記念講演
「アジアの台頭-世界経済の新たな原動力として-」
- エドワード・ツェン ●スパークアイス社 会長兼CEO
- アジアは、いまや世界の製造センターの役割を果たしている。情報通信に関する様々な指標、例えば、携帯電話利用者数、インターネット利用者数、ブロードバンドネット世帯数などを他の地域と比較しても、アジアは明確に世界をリードしている。
将来的には、世界の貿易はある意味で中間がなくなり、一つのグローバルメガハブ、例えば、現在の空港やテレコムのような世界になると考えられる。いまや世界は急激に変化している。そこで、そうした変化にアジア地域が対応し、今後、世界経済の原動力となるための方策として「e-Asia」構想を提言する。
具体的には、アジア各地域から政府関係者及び経営者のトップを招集し、「e-Asia委員会」を立ち上げ、そこで、定期的にセミナーを開催したり、振興策の検討を行う。あわせて、「e-Asia戦略的投資基金」を構築し、アジアの市場において活躍してもらえるような世界の先進ハイテク企業の買収、または、戦略的投資を行っていく。
さらに、アジア自由貿易ゾーンを構築し、技術交流の規模を拡大するとともに技術開発と市場開放を一層促進していく。
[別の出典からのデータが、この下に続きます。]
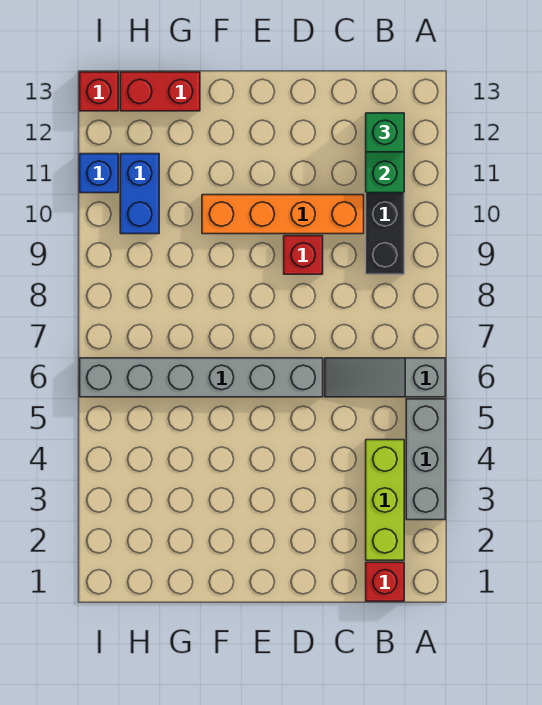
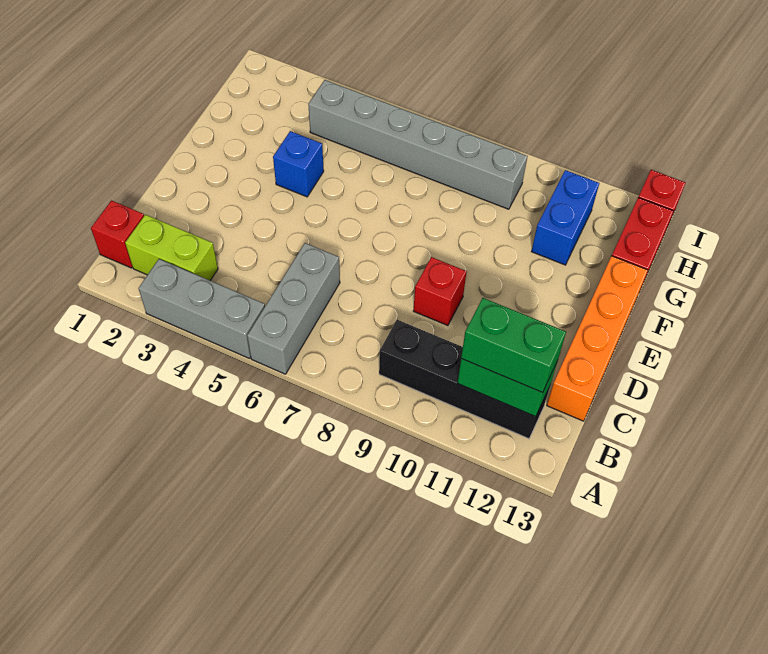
grey slope A6:C6 level 1 top A -> grey brick A6:C6 level 1
lime brick B2:B4 level 1 -> lime brick B2:B3 level 1
green brick B12 level 3 -> green brick B11:B12 level 3
orange brick C10:F10 level 1 -> orange brick C13:F13 level 1
grey brick D6:I6 level 1 -> grey brick H4:H9 level 1
blue brick H10:H11 level 1 -> blue brick G11:H11 level 1
blue brick I11 level 1 -> blue brick F4 level 1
また、アジアのハイテク企業を対象に優遇関税措置を導入するとともに、グローバルなハイテク競争とは人材獲得競争でもあることから、優秀な人材をアジアで獲得するために個人所得税の優遇措置制度を導入する-などである。
こうした枠組みを構築し、中国の市場と人材、日本の資本と技術、韓国の創造力、インドのソフトウエア開発力、東南アジアの産業力などを結集すれば、アジアは世界の中枢として発展していくだろう。